UK's deterrent 'undermined by leak'

The UK relies on its Trident submarine fleet for its nuclear deterrent

Defence experts are warning that the UK's whole nuclear deterrent programme could be seriously undermined by the theft of secrets from a US research centre.

Top secret files on the Trident missile system and satellite tracking of ballistic missile submarines are believed to have been obtained by the Chinese from the Los Alamos laboratories.

[ image: Trident may have been compromised]
Trident may have been compromised
Since the withdrawal of the RAF's free-fall nuclear bomb, the WE177, Trident is the only nuclear system still deployed in the UK.

The leak of such sensitive information could have a devastating effect on the ability of the UK to maintain and effective nuclear deterrent, experts warn.

Nick Cook, a spokesman for Jane's military information group said getting information on how Trident missiles worked could be the first step in learning how to counter them.

He said Trident used a system whereby multiple warheads were released by each missile to hit individual targets.

He said: "Some are decoys, and if you know which are decoys you could, theoretically, counter them.

"The use of decoys is integral to the Trident system."

Mr Cook said that the leak of information on advances in submarine detection systems was of even more concern.

He said: "A radar system which has been in development by the UK and the US for the last 20 years detects submarines by finding the minute wake that even deep diving subs leave on the surface.

[ image: Trident missiles have multiple warheads]
Trident missiles have multiple warheads
"It is incredibly complicated technology, not just the radar system but the computer technology which sifts out different kinds of wave patterns to detect a submarine's wake.

"The Royal Navy prides itself on its ability to conceal its submarines from detection.

"Staying invisible is everything when it comes to nuclear deterrent.

"If you can find a submarine, you can destroy it, either by conventional means or, or if things had escalated to the point where it might be using its nuclear missiles, you could drop a nuclear bomb on it."

He said the incident might reawaken the controversy over the withdrawal of nuclear capability from the RAF.

'Extremely worrying'

Mr Cook said: "When the RAF gave up its nuclear deterrent to the Navy, there was a certain amount of bitterness.

"It may be that some people in Whitehall may now be saying to ministers 'we told you so'.

"They would say that if you rely on one pillar of nuclear deterrent, and if that is damaged in any way, you are wholly exposed.

"The nuclear deterrent is so sensitive that even the suggestion that information has got into the wrong hands is extremely worrying."

'No threat' to subs

Dr Eric Grove, deputy director of the Centre for Security Studies at the University of Hull, said that although the theft of secrets would be an embarrassment, he felt it was not a disaster for the UK's nuclear strategy.

Dr Grove said: "Even if the Chinese knew how to find a submarine, the coverage they would need to detect one with any accuracy, particularly one that was trying to hide itself, would be enormous.

"To do this effectively would probably take up the entire Chinese defence programme.

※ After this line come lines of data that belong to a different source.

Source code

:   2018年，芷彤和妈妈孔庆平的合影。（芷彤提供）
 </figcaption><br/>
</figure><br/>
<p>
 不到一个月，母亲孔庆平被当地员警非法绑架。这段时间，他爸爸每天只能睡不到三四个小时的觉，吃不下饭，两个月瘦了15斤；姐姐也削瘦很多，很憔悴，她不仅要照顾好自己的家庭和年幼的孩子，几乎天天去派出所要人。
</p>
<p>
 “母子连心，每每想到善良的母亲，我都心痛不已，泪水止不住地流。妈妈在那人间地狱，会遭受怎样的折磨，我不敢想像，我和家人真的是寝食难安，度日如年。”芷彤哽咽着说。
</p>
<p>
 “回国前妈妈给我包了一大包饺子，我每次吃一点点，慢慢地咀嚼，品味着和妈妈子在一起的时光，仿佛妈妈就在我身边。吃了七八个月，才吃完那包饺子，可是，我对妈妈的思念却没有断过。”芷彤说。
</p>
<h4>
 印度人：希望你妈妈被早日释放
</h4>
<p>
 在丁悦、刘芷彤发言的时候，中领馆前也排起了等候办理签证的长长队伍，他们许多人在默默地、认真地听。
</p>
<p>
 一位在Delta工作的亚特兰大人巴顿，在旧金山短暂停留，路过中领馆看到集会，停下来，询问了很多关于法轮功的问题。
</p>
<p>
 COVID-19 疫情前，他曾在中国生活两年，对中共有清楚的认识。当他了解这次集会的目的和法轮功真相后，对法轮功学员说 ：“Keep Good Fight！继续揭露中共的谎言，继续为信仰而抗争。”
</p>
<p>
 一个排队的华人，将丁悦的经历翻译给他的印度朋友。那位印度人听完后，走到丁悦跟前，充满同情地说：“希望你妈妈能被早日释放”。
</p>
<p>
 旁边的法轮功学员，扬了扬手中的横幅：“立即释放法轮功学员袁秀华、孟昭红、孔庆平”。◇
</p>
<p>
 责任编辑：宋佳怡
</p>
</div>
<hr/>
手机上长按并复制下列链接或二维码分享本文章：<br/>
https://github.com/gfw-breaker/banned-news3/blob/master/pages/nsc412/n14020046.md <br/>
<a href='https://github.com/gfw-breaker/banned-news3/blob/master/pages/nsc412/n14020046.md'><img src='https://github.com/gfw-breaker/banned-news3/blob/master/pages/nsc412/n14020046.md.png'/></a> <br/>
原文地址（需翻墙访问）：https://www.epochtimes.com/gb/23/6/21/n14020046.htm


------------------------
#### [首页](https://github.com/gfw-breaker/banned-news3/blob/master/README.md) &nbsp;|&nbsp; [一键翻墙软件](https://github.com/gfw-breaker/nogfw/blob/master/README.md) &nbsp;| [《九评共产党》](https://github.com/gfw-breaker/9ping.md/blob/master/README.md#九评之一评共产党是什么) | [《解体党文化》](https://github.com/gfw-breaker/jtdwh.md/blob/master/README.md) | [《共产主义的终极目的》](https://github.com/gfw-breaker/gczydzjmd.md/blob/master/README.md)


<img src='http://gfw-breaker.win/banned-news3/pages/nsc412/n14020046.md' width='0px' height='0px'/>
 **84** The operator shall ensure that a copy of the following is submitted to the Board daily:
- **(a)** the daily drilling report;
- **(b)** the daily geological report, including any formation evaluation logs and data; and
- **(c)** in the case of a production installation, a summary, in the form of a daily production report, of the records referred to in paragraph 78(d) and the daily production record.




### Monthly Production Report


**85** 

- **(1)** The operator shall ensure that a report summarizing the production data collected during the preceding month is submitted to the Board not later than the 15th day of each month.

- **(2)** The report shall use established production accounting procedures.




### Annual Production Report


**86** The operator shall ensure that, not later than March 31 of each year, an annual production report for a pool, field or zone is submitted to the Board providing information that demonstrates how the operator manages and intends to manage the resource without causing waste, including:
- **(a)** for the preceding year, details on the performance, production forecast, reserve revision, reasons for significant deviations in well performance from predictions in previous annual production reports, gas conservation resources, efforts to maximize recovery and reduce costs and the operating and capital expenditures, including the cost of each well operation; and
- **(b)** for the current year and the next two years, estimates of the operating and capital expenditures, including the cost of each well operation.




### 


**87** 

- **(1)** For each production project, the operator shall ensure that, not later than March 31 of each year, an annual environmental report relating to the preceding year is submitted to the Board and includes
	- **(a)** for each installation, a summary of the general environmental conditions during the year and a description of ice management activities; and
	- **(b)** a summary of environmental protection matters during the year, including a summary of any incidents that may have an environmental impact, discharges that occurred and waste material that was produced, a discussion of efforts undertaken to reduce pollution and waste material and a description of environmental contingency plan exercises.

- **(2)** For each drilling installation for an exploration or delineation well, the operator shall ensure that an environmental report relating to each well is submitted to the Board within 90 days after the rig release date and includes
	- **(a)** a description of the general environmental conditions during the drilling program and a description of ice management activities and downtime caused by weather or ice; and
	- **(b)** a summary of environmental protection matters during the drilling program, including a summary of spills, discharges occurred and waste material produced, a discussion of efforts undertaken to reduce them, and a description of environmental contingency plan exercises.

"The problems of implementing it are very considerable indeed and it certainly doesn't make ballistic missile submarines obsolete.

"I don't want to be complacent, but it isn't a security disaster.

"Even once you have found a submarine, you need the assets to take it on and sink it.

"This would mean having your own fleet of nuclear attack submarines, which the Chinese have made a start on, but don't have anything yet that would pose a threat to British or American submarines."

Dr Grove said the threat to submarines from Chinese missiles was "virtually non-existent" outside of Chinese waters, and one of the advantages of the Trident submarines was that the missiles had a range as far as 5000 miles.

A spokesman for the Ministry of Defence said: "We are not willing to discuss matters relating to intelligence or the operational detail of the nuclear deterrent."